● Work to be completed: Rewrite the Autopredictor package description from "For a detailed" up to and including "machine learning workflows.", putting "toolkit" in place of "framework".

● Text provided:
------------------------------------------------------------------------

This Autopredictor Python package streamlines the process of selecting and assessing machine learning models, offering a simplified approach to assess various regression models without the need of intricate manual setup. Designed for datasets with continuous response variable, this tool expedites the exploration of multiple models, minimizing the coding effort required for model selection and fitting. Leveraging preprocessed and trained data, this package evaluates models using default settings, allowing users to swiftly comprehend model performance. By computing and showcasing diverse performance metrics for each model, it offers an efficient means to compare their effectiveness. The key metrics used for evaluating model performance include Mean Absolute Error (MAE), Mean Absolute Percentage Error (MAPE), R2 Square, Mean Squared Error (MSE), and Root Mean Squared Error (RMSE). The Autopredictor package encompasses eight regression models, enhancing flexibility and choices in model selection:

- Linear Regression
- Lasso Regression
- Ridge Regression
- Linear Support Vector Machine
- Support Vector Machine
- Decision Tree
- Random Forest
- Gradient Boosting
- AdaBoost

 For a detailed explanation of each model, refer to the [Audopredictor Tutorial](https://autopredictor.readthedocs.io/en/latest/example.html). Overall, Autopredictor delivers a convenient and efficient framework for preliminary model evaluation and the comparison of regression models in machine learning workflows.

------------------------------------------------------------------------

● Provided material:
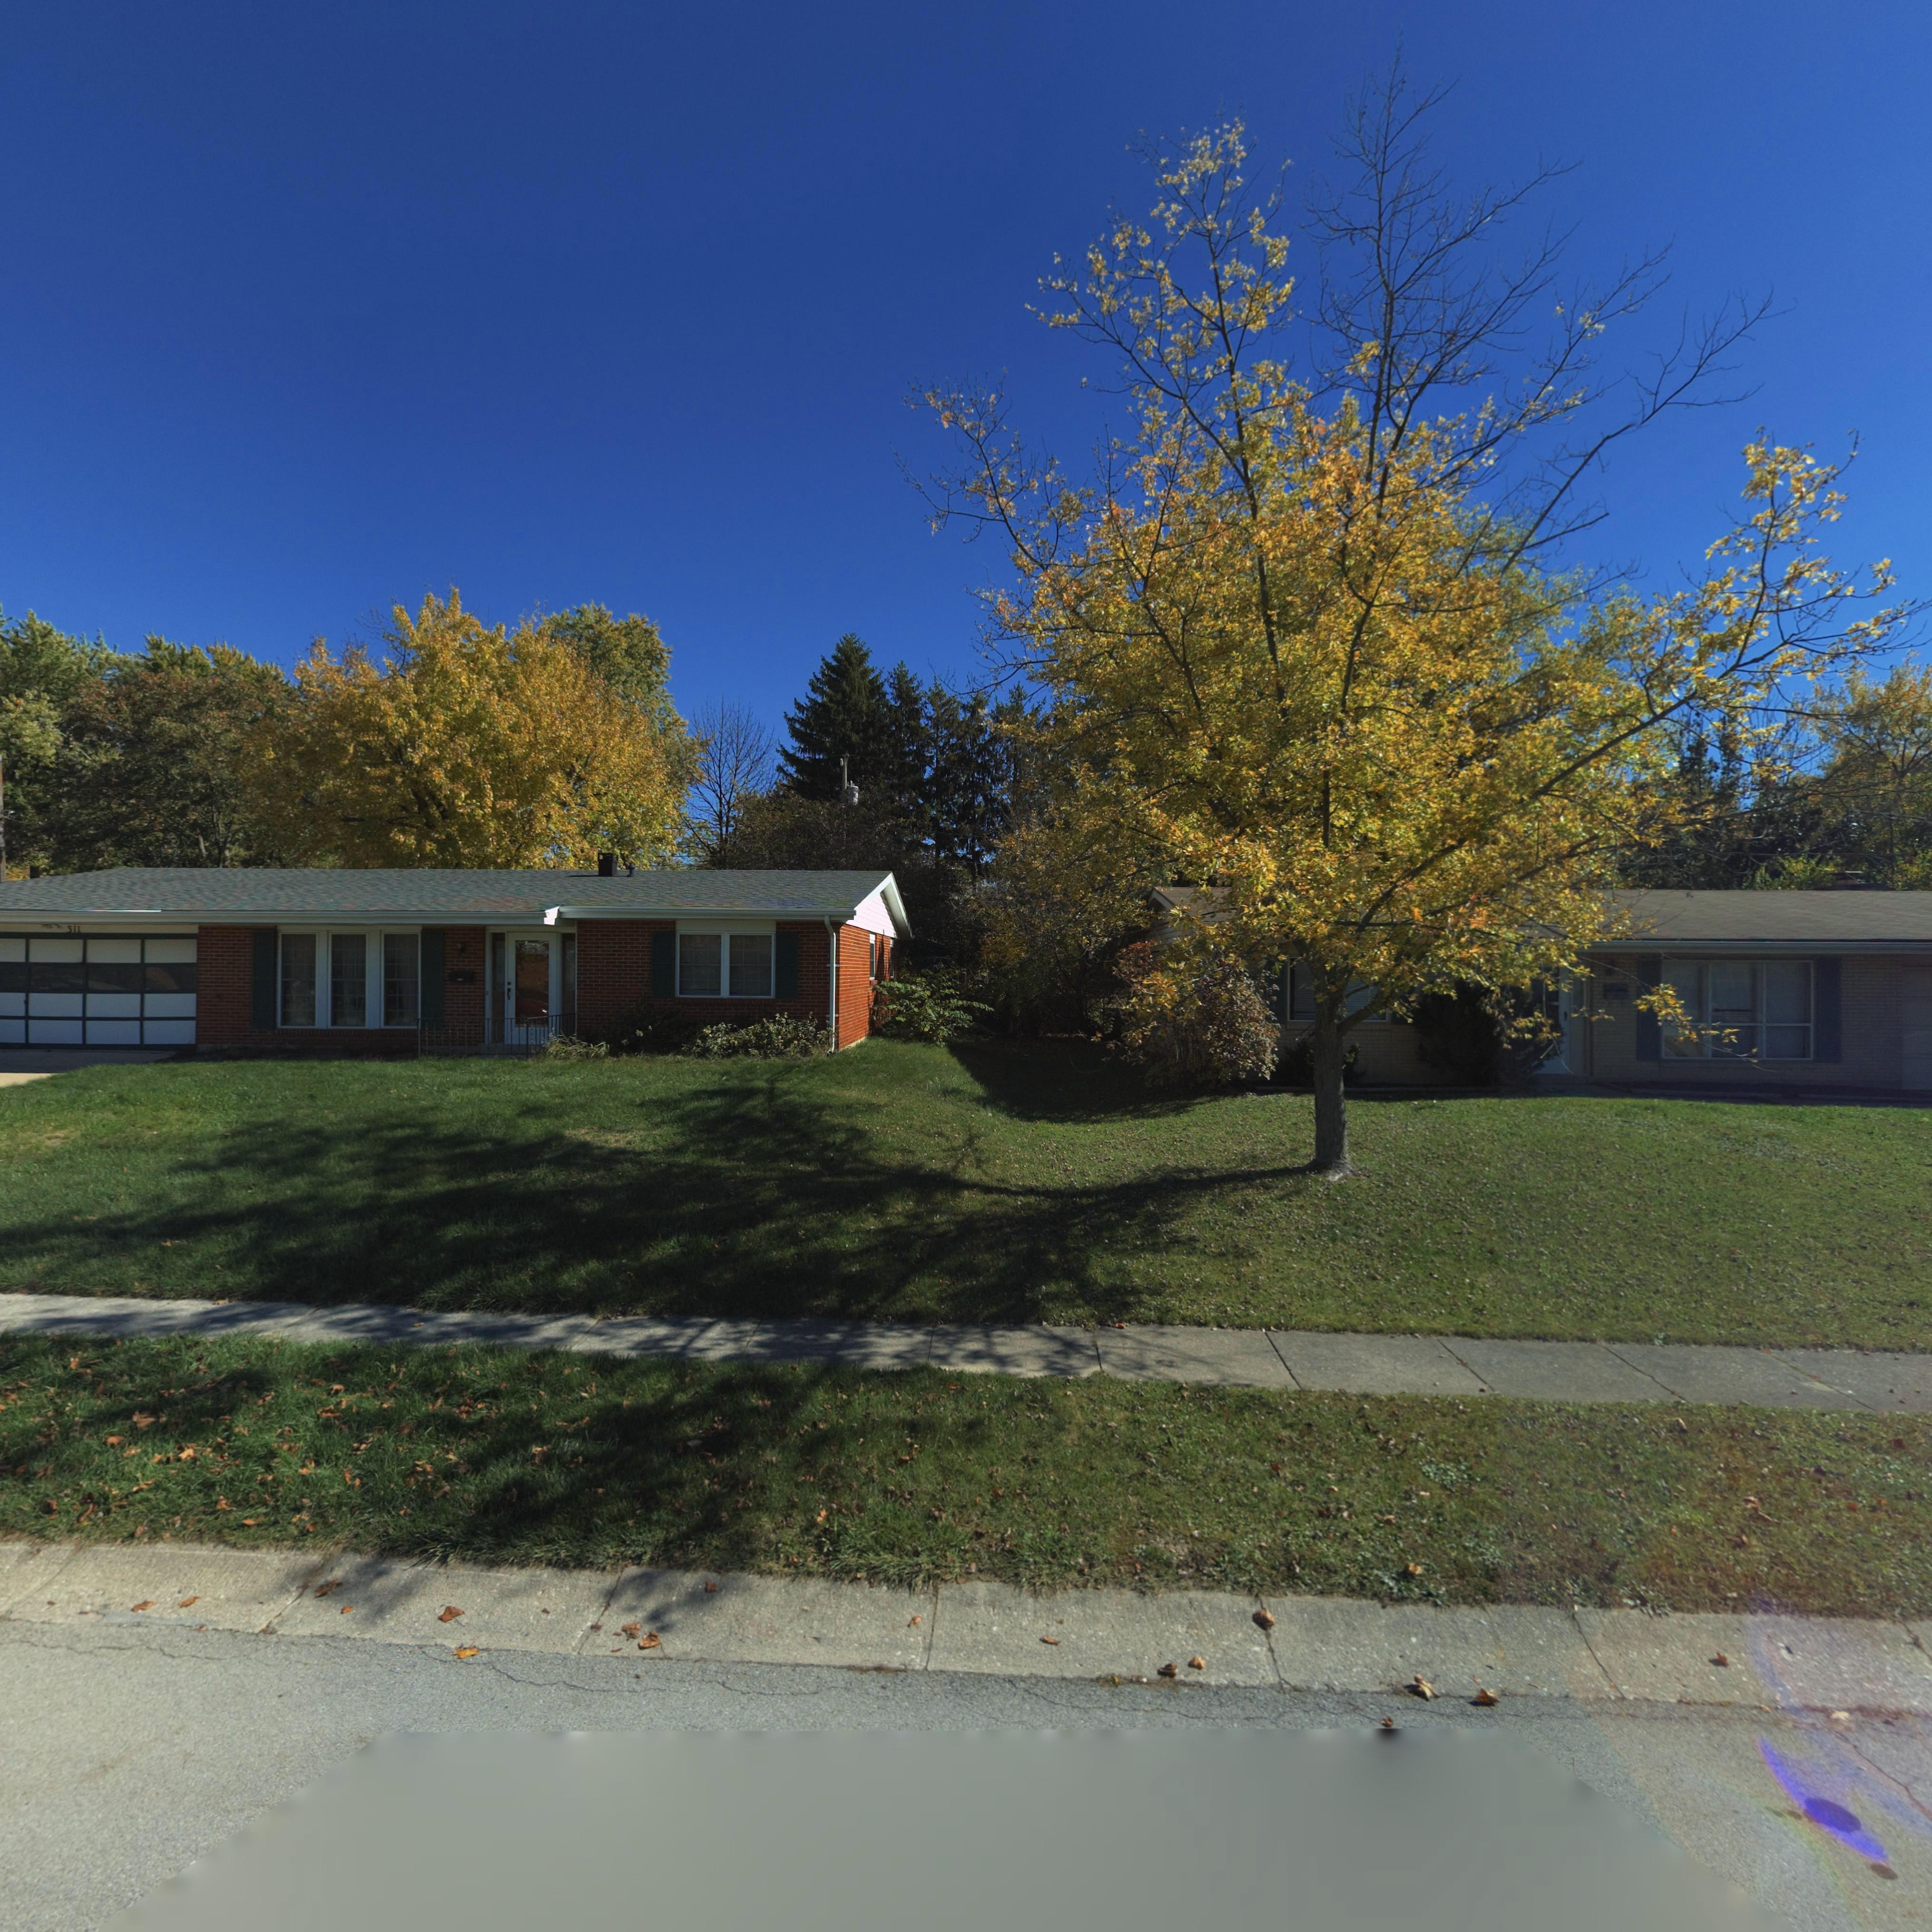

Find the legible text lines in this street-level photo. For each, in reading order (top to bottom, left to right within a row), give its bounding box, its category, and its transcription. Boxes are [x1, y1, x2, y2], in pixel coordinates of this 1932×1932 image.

------------------------------------------------------------------------

● Complete answer:
For a detailed explanation of each model, refer to the [Audopredictor Tutorial](https://autopredictor.readthedocs.io/en/latest/example.html). Overall, Autopredictor delivers a convenient and efficient toolkit for preliminary model evaluation and the comparison of regression models in machine learning workflows.